_TO-DO ITEM:_
Among the entries below, find the lines with the word "American" and return them.

_INPUT DATA:_

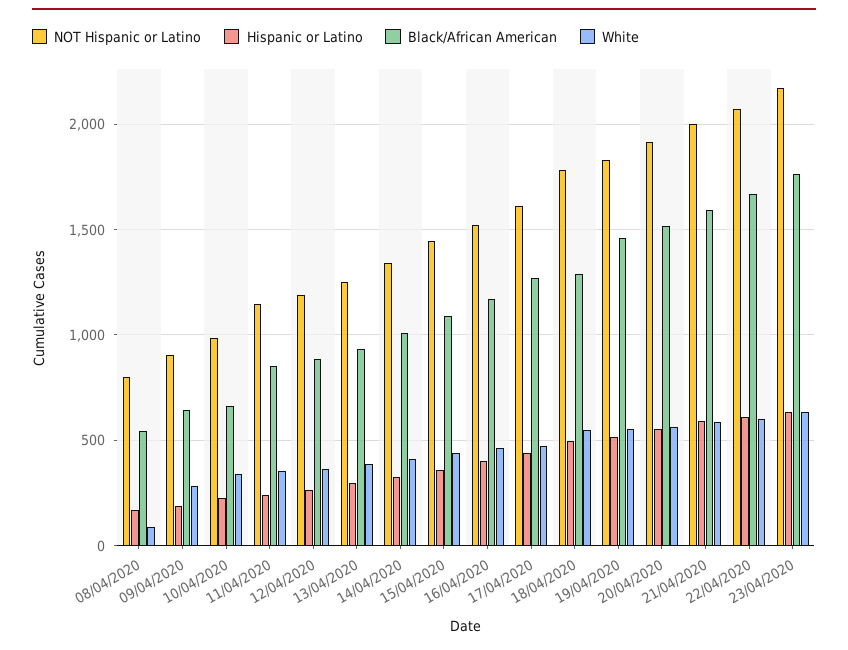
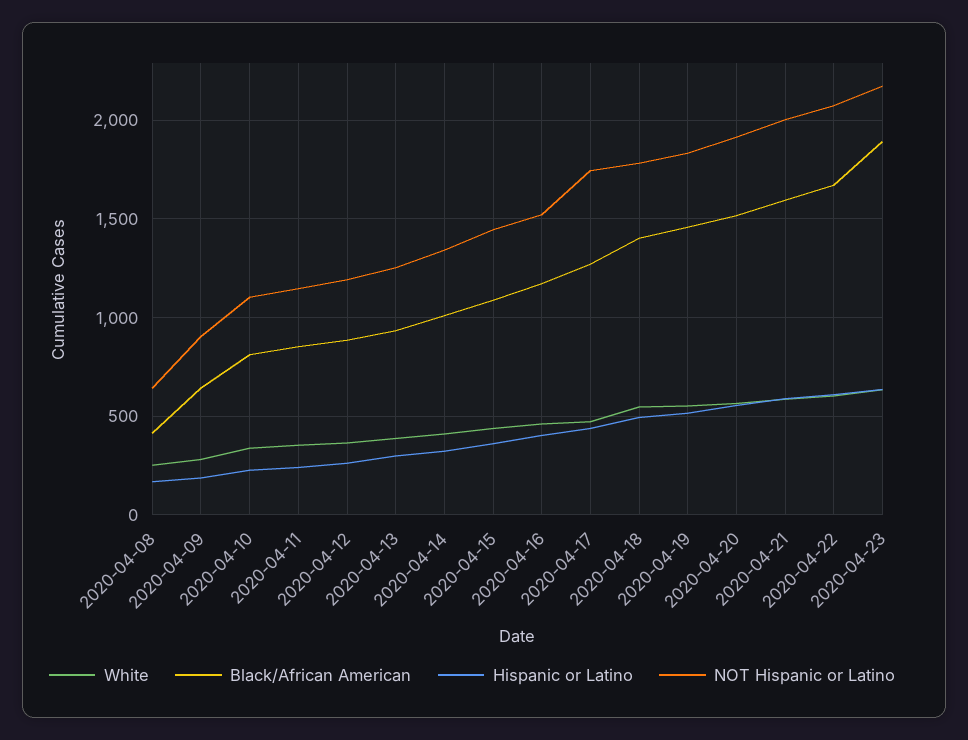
NOT Hispanic or Latino, 08/04/2020: 800 -> 650
Black/African American, 08/04/2020: 550 -> 400
White, 08/04/2020: 100 -> 250
NOT Hispanic or Latino, 10/04/2020: 1000 -> 1100
Black/African American, 10/04/2020: 650 -> 800
NOT Hispanic or Latino, 17/04/2020: 1600 -> 1750
Black/African American, 18/04/2020: 1300 -> 1400
Black/African American, 23/04/2020: 1750 -> 1900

_ANSWER BOX:_
Black/African American, 08/04/2020: 550 -> 400
Black/African American, 10/04/2020: 650 -> 800
Black/African American, 18/04/2020: 1300 -> 1400
Black/African American, 23/04/2020: 1750 -> 1900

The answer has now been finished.